Saved data entries:

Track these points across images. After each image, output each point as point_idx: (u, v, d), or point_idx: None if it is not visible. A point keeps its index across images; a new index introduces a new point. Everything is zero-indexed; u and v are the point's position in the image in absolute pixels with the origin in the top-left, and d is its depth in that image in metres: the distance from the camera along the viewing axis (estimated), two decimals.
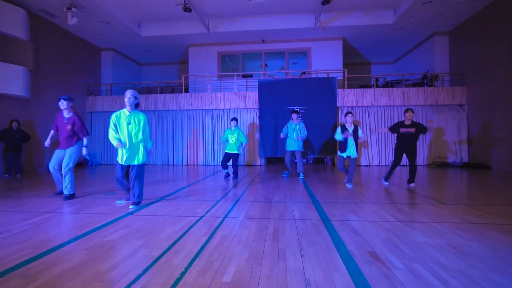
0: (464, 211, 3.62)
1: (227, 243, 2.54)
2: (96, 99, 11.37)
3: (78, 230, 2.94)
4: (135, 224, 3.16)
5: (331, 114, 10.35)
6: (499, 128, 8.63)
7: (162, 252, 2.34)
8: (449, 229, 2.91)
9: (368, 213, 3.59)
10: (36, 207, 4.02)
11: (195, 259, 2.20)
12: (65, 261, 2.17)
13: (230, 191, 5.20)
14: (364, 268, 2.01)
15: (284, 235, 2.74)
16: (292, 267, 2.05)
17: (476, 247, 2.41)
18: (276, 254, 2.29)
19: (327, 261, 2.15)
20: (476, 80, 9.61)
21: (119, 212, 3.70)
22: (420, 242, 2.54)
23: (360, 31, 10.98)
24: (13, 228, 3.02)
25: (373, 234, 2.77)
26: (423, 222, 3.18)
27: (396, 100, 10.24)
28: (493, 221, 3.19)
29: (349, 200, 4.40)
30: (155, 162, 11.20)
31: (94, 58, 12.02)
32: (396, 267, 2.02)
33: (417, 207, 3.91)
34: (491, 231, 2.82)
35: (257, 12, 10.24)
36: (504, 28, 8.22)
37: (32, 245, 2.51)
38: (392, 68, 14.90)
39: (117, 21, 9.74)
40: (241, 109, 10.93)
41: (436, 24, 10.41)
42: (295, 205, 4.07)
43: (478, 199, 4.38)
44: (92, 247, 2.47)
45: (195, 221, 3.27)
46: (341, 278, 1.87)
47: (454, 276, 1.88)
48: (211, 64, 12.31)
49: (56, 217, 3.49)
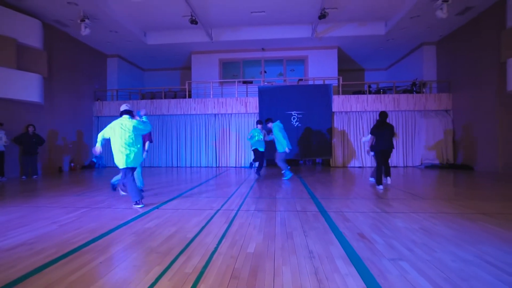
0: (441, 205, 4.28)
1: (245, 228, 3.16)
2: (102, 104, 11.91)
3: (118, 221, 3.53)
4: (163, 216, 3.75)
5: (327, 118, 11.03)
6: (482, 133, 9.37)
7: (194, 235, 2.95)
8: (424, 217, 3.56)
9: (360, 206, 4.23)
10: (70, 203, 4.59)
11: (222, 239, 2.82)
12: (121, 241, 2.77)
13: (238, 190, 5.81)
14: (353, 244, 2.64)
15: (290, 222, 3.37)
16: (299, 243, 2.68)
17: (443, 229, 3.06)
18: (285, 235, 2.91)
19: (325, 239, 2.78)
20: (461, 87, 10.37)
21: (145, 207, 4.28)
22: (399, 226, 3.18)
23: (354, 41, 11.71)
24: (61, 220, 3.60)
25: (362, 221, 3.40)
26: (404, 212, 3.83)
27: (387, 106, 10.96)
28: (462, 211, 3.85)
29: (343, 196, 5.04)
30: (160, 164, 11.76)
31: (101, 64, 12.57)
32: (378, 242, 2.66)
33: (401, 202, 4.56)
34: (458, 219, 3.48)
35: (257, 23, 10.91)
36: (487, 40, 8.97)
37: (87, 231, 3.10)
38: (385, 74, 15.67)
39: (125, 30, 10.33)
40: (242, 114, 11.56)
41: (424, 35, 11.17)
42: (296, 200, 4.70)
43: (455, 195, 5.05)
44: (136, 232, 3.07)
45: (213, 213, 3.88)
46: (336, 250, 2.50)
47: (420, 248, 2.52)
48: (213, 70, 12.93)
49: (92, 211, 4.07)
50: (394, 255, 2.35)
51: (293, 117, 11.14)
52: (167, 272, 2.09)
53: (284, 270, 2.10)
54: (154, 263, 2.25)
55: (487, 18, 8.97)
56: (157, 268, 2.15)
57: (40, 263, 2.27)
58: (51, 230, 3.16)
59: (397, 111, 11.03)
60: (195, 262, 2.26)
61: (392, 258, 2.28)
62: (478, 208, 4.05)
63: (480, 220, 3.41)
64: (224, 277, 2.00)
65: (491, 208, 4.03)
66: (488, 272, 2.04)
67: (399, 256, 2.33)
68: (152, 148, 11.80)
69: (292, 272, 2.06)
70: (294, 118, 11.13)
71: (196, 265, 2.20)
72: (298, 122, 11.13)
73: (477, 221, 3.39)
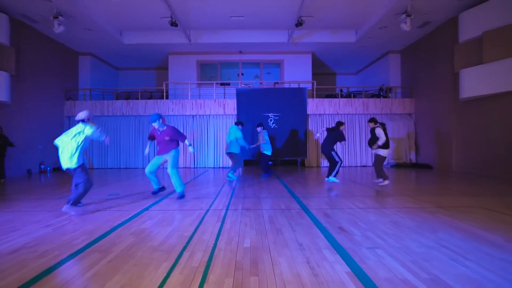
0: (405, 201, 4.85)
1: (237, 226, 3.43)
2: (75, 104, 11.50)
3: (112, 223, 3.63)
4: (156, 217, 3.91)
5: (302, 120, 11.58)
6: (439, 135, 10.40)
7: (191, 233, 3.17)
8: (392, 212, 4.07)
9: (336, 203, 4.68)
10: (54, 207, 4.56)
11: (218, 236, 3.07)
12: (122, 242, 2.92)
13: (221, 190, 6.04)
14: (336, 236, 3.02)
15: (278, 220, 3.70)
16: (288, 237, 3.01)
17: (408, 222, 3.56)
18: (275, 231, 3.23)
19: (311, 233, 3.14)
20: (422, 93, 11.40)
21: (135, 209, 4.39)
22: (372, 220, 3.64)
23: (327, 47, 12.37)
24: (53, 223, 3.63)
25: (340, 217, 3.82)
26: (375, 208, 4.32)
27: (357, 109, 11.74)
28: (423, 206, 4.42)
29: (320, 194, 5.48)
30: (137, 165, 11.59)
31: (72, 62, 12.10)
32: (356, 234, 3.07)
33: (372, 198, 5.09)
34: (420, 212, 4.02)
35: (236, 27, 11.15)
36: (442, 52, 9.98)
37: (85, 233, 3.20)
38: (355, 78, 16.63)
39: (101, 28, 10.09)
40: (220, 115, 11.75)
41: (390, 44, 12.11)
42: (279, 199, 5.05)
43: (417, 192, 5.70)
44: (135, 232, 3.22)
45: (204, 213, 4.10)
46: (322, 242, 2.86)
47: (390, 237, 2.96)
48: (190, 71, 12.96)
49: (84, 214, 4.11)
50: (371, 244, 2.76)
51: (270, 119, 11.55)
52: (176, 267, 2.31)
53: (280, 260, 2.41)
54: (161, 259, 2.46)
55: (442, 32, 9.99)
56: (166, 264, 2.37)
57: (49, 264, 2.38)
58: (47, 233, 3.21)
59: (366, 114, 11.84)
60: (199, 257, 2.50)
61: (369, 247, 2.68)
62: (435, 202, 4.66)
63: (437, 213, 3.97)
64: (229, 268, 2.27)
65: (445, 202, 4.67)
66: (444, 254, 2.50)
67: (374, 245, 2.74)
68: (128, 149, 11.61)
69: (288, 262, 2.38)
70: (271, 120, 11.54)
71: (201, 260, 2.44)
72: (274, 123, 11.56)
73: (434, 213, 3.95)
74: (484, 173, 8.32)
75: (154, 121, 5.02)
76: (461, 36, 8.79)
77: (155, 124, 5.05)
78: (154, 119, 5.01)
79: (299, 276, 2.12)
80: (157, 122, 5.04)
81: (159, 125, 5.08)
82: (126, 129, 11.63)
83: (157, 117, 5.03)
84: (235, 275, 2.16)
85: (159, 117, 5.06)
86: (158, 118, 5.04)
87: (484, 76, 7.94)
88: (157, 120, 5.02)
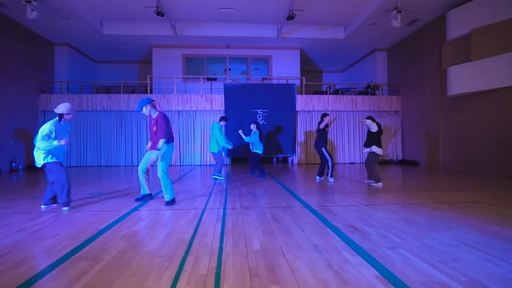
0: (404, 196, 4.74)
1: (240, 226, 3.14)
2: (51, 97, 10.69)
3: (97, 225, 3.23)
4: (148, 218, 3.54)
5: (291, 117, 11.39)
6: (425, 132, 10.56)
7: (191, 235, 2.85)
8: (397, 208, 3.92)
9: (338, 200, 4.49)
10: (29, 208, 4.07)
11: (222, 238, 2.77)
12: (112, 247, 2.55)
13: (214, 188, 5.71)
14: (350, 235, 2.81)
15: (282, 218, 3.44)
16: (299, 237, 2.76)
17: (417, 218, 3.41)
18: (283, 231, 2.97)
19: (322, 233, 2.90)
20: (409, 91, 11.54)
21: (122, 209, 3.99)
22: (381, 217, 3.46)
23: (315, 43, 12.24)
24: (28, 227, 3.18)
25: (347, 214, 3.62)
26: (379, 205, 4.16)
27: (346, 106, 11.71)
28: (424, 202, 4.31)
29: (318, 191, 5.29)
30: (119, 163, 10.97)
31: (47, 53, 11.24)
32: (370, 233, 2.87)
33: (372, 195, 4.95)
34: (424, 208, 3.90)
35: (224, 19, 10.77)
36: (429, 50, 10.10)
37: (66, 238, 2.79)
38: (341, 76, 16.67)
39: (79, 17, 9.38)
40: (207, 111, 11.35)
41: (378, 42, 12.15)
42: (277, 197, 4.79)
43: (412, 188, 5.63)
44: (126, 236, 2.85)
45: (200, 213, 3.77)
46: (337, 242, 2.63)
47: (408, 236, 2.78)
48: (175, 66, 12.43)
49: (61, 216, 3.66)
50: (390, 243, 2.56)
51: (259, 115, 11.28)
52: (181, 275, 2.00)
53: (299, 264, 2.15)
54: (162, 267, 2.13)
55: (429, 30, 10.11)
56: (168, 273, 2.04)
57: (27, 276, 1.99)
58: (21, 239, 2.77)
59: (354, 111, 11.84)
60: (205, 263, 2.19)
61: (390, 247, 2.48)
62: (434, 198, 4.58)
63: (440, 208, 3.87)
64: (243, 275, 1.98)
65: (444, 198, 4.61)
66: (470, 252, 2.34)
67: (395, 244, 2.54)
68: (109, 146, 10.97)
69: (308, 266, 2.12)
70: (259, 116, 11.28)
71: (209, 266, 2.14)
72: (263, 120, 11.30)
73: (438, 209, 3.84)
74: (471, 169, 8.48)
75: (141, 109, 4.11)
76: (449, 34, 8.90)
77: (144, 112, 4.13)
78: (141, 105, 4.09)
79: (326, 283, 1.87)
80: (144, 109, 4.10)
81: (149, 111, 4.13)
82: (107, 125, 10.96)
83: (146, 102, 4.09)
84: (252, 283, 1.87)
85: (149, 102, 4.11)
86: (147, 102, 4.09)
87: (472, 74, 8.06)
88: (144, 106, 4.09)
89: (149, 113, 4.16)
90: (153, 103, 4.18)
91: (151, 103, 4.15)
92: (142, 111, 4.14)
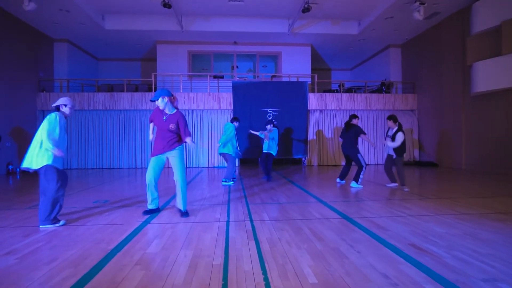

• **THE TASK**:
All that is needed is the exact run of lines above from the line containing "28: (493, 221, 3.19)" through the line containing "42: (295, 205, 4.07)", both of them included.

• **ANSWER TO THE PROBLEM**:
28: (493, 221, 3.19)
29: (349, 200, 4.40)
30: (155, 162, 11.20)
31: (94, 58, 12.02)
32: (396, 267, 2.02)
33: (417, 207, 3.91)
34: (491, 231, 2.82)
35: (257, 12, 10.24)
36: (504, 28, 8.22)
37: (32, 245, 2.51)
38: (392, 68, 14.90)
39: (117, 21, 9.74)
40: (241, 109, 10.93)
41: (436, 24, 10.41)
42: (295, 205, 4.07)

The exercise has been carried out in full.